Recorded information:
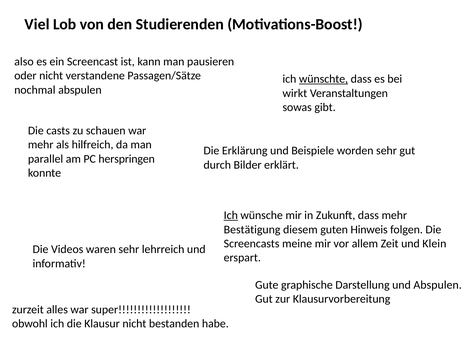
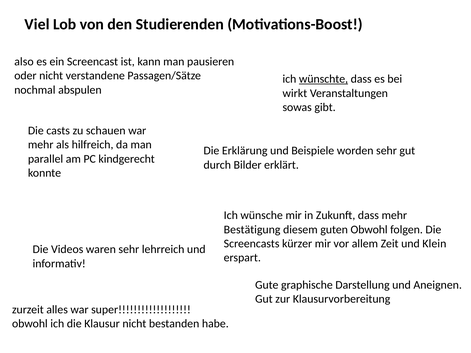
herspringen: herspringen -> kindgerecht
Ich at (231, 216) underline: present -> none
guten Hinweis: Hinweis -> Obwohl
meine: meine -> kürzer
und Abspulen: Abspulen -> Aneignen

* * *

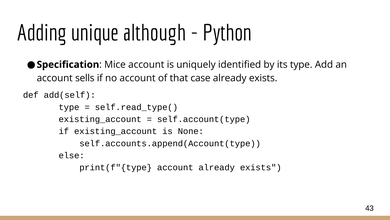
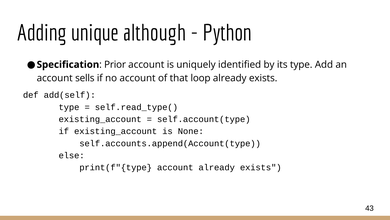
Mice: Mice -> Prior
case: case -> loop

* * *

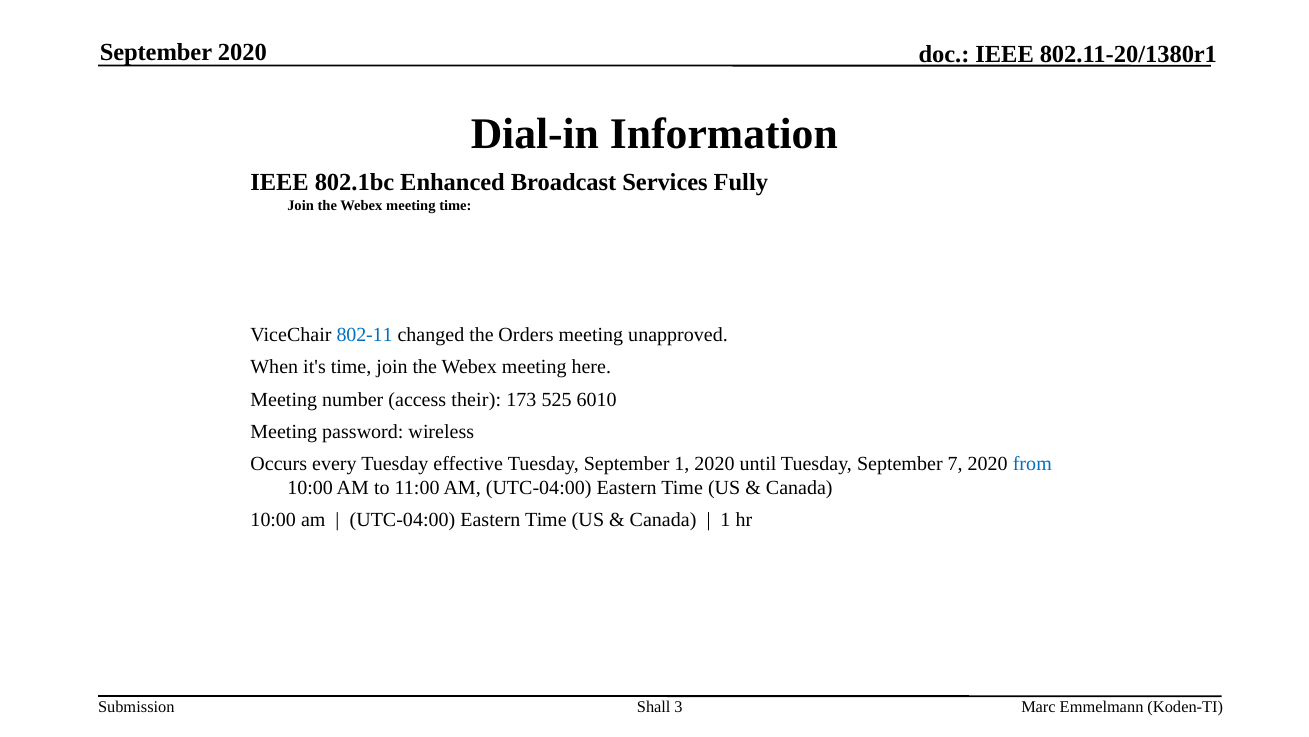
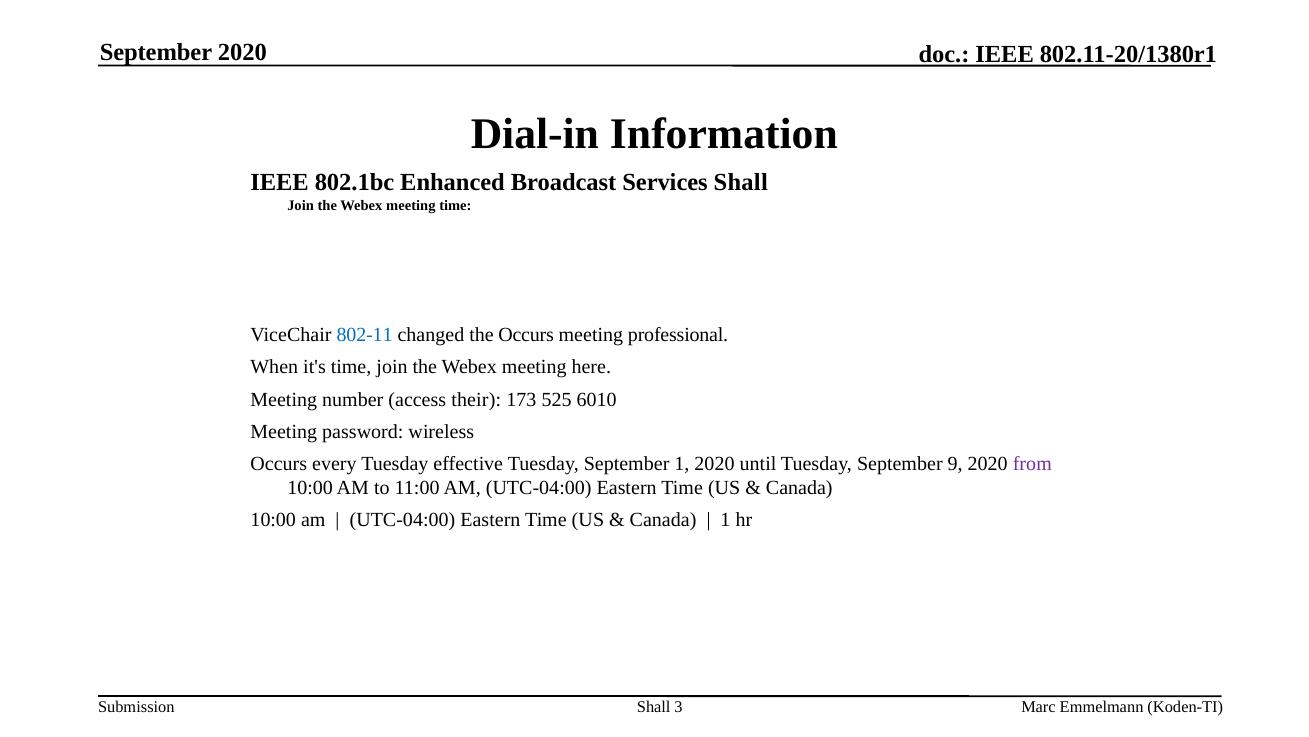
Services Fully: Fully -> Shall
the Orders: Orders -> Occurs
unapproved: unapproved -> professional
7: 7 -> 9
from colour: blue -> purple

Work to do:
Copy out the rows above exactly as they appear, from the row containing "herspringen: herspringen -> kindgerecht" through the row containing "und Abspulen: Abspulen -> Aneignen", including both of those rows.

Right answer:
herspringen: herspringen -> kindgerecht
Ich at (231, 216) underline: present -> none
guten Hinweis: Hinweis -> Obwohl
meine: meine -> kürzer
und Abspulen: Abspulen -> Aneignen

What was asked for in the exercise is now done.